Stored data:
--*--

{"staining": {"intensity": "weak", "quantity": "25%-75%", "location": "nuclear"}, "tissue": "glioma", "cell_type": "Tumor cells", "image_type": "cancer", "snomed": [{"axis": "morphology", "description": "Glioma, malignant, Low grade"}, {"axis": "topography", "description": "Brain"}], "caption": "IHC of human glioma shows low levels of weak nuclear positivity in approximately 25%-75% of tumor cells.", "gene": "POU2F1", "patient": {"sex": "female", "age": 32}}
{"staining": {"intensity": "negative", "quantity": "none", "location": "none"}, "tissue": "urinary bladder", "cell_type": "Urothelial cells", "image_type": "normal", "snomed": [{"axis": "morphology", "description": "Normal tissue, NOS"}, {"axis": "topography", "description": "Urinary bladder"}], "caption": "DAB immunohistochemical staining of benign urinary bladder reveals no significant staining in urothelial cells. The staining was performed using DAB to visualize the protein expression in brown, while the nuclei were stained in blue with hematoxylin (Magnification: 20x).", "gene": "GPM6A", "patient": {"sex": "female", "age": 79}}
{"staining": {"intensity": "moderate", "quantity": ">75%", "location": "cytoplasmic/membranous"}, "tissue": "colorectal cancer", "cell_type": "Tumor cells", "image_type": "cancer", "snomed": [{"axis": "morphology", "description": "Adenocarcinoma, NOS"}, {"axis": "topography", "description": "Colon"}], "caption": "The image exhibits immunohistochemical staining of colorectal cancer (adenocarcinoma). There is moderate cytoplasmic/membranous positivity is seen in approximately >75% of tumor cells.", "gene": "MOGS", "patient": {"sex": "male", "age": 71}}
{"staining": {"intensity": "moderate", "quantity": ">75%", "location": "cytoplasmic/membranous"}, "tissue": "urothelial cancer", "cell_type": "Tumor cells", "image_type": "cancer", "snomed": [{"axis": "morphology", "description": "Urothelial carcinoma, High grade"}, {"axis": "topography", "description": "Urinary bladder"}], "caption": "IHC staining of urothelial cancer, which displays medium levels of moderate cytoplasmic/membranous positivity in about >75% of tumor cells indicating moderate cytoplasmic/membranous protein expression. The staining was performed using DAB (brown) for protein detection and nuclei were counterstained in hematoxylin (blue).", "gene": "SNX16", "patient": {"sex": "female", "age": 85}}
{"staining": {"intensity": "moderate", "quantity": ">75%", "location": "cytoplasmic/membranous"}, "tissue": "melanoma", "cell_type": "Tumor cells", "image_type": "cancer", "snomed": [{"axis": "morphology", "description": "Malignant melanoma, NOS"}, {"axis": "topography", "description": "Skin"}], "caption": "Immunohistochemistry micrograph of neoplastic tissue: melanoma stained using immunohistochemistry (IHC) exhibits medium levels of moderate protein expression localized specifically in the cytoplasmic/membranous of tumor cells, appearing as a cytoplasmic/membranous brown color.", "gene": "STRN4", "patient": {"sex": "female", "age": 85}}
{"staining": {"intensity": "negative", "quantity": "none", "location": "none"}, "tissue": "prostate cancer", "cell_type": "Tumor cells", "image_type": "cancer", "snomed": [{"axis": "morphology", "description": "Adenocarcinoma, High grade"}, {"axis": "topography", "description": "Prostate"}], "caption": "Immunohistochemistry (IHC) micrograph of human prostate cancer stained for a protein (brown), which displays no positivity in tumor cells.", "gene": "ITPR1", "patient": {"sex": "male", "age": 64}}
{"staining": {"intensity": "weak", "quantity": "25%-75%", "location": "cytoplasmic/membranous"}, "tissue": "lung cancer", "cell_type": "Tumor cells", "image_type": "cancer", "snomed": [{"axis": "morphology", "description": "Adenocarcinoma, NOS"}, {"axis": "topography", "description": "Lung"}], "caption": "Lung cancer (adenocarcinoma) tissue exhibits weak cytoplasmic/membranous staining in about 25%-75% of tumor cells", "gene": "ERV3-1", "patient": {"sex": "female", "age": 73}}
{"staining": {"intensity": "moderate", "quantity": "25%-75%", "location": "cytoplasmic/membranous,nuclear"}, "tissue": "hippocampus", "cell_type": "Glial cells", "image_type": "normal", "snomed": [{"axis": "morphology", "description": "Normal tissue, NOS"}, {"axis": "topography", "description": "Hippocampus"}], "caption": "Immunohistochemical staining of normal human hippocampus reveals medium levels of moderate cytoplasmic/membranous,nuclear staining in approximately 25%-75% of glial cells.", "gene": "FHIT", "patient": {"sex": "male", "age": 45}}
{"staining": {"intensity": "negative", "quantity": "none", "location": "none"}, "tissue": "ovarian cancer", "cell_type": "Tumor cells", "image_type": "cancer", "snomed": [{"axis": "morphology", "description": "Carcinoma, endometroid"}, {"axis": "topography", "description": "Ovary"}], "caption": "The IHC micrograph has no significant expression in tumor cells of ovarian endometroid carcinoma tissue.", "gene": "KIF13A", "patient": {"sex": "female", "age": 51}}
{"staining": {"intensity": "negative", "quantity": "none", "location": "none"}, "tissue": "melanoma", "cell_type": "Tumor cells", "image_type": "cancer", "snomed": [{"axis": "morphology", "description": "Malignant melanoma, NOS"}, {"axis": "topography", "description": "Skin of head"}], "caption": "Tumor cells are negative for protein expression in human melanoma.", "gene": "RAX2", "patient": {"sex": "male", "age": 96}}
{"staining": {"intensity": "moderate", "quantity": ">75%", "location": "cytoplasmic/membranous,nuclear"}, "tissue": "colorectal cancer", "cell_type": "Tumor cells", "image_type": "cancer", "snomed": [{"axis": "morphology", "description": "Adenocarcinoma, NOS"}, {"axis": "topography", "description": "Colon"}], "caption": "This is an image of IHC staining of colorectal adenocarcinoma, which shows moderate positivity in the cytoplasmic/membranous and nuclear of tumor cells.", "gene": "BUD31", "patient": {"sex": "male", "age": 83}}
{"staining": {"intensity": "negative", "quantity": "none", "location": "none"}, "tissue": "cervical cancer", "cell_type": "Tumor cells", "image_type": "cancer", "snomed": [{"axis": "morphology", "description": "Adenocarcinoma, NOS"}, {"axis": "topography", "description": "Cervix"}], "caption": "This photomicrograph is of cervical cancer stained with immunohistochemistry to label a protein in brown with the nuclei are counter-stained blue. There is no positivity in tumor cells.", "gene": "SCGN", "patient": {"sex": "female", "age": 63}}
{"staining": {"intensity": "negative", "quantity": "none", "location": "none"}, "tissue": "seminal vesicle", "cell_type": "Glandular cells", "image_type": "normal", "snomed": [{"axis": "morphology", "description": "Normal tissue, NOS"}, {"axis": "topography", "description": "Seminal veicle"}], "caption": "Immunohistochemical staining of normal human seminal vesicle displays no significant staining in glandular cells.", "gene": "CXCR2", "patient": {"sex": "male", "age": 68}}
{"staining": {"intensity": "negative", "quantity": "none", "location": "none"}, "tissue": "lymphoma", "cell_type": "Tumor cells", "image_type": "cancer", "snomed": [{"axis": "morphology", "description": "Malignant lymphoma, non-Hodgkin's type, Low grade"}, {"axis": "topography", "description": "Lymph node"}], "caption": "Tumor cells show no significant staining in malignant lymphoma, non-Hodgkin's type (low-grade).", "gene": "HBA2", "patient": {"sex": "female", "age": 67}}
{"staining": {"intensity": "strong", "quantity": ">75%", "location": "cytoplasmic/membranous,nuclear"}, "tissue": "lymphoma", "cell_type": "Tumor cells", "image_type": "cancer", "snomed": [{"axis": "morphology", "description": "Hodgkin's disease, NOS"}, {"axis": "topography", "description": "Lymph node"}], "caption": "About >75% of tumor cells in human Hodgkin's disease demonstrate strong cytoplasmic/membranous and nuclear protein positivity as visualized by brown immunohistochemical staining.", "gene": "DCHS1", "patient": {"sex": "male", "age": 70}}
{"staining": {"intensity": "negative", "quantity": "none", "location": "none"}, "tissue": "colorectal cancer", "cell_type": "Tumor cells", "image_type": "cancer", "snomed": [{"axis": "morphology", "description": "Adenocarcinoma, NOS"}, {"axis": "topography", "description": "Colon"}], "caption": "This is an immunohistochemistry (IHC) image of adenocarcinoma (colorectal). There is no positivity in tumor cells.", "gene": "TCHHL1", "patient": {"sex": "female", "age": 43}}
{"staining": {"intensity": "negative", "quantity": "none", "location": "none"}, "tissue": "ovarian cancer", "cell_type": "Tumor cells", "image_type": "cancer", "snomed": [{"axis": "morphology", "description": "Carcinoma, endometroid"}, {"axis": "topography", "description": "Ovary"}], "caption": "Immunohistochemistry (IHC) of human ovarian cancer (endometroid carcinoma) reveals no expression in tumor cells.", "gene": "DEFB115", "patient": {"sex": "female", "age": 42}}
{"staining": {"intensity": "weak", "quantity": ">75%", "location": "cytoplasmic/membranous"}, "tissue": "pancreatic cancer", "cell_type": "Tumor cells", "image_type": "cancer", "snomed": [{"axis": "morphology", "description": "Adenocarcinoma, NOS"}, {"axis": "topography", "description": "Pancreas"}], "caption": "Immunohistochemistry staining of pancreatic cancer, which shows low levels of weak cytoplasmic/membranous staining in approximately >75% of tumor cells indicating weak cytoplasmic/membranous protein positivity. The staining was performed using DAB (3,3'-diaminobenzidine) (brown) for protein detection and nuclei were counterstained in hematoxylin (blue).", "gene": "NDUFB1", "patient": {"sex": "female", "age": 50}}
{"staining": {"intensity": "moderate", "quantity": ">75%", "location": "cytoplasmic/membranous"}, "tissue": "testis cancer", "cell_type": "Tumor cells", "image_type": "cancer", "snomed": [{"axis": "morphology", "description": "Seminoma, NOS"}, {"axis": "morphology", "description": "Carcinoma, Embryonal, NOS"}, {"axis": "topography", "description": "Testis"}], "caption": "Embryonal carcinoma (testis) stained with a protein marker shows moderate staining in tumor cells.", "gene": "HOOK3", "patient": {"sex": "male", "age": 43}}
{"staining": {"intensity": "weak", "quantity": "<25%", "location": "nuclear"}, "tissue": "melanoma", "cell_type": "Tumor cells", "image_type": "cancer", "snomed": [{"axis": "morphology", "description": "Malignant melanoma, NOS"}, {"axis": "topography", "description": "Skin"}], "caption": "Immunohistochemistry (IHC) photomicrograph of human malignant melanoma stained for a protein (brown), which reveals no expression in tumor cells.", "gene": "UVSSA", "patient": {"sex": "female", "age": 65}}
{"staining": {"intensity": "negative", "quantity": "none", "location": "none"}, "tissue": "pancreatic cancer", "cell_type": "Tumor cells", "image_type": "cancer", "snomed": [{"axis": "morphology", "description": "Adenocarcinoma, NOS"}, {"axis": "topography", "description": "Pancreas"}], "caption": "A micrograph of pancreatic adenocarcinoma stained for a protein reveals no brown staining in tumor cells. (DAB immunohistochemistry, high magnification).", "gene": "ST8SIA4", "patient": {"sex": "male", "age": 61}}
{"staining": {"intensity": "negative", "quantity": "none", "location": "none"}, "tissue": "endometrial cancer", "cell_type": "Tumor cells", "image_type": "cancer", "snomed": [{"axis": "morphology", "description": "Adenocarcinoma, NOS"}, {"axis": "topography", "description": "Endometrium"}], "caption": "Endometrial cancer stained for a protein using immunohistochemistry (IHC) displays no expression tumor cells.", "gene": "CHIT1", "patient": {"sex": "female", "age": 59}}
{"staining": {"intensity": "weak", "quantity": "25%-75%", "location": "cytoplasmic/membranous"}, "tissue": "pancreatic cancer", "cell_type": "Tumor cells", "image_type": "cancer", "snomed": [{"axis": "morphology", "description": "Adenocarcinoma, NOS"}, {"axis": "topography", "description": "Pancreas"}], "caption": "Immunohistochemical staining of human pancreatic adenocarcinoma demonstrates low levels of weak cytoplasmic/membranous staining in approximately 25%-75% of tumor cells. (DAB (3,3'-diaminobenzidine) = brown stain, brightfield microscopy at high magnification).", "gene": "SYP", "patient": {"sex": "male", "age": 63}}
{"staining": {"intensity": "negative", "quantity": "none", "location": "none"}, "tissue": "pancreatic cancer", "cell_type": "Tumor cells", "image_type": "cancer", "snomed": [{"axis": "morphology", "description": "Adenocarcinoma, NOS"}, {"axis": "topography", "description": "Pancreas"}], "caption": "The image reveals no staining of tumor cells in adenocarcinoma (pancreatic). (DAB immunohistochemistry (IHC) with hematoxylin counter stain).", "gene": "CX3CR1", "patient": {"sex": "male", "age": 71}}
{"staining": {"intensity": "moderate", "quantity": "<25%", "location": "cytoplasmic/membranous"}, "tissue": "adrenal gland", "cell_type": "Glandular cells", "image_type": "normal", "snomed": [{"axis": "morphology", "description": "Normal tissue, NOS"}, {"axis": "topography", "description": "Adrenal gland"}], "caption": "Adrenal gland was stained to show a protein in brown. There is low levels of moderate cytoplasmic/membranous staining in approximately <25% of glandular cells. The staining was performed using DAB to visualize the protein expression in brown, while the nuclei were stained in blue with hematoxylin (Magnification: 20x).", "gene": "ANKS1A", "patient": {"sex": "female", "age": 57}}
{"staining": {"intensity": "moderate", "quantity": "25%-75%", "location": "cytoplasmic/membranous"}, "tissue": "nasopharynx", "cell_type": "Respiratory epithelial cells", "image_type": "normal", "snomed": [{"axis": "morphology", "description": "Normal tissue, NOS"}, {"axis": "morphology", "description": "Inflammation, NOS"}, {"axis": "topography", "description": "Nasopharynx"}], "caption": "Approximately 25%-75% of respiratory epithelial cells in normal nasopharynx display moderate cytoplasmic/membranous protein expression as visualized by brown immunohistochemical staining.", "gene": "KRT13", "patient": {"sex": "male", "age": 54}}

--*--

### GOAL OF THE EXERCISE
Looking at the records above, how many lines contain "urothelial"? Only the number is needed.

### RESPONSE
2